A poem describing two people passing by.

Cui Hu (Tang Dynasty)

Original text

Last year today, peach blossoms set each other off in this door.

I don't know where people are going, but peach blossoms still smile in the spring breeze.

translation

Last spring, in this family's home, I saw that beautiful face and peach blossoms set off each other, which made them look particularly rosy. When I come here again today, the girl doesn't know where to go. Only the peach blossoms are still blooming in the spring breeze with a smile.

Extended information:

The whole poem uses "human face" and "peach blossom" as the running clues, and through the contrast of "last year" and "today", the poet's feelings caused by these two different encounters are reflected. Contrast and reflection play an extremely important role in this poem.

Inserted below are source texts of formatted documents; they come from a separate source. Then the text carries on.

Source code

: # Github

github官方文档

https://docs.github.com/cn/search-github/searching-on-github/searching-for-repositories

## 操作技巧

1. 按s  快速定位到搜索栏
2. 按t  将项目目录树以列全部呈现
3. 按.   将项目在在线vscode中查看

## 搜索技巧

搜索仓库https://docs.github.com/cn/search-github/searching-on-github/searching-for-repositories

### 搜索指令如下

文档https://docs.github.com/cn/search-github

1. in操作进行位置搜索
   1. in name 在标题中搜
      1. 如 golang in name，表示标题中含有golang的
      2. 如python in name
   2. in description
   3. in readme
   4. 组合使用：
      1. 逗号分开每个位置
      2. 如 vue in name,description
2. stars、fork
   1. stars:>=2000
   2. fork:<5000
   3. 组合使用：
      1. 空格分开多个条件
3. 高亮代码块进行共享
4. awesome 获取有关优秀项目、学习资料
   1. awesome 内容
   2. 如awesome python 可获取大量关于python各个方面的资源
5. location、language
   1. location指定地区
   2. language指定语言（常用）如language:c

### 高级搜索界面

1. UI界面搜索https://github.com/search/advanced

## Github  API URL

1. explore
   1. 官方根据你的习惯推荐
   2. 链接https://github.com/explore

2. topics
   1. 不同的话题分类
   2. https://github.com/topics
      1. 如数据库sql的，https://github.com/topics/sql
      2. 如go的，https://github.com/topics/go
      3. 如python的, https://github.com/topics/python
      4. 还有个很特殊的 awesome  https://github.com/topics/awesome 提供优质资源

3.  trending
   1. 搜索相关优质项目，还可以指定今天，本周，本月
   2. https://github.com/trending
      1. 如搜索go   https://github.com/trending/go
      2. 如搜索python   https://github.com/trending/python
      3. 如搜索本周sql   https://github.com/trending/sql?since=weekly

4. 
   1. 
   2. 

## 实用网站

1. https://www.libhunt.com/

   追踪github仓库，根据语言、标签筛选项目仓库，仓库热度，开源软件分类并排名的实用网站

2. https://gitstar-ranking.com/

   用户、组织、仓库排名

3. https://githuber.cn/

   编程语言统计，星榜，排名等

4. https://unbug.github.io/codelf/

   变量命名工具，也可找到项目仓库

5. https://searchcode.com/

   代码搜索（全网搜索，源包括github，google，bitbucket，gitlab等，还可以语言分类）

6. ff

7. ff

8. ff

Because the lost beautiful things are written in the memory, the memory is particularly precious, beautiful and full of emotion, and this is the vivid description of "Peach Blossoms in Face Set each other off"; It is precisely because of such beautiful memories that I feel particularly disappointed to lose good things, so I have the feeling that "people don't know where to go, but peach blossoms still smile in the spring breeze".

judging from the storyline, this is an impromptu poem, which seems to give people only two simple pictures-a face with peach blossoms in contrast and a peach blossom after the face is gone.

However, because the characters' activities run through it, and because of the contrast and contrast between pictures, pictures (peach blossoms) and outside pictures (poets), the occurrence, development and ups and downs of the characters' feelings are subtly displayed, such as the first encounter, the lovesickness after parting, the affectionate revisit, the unexpected disappointment, etc., which are all expressed implicitly or explicitly.

the whole poem is naturally muddy, just like a clear spring pouring out from the bottom of my heart, clear and mellow, which makes people endless aftertaste. "Looking for spring and encountering beauty" and "looking for nothing again" can be written as narrative poems. The author didn't write this way, which just shows that Tang people are more accustomed to feeling the events in life with the eyes and feelings of lyric poets.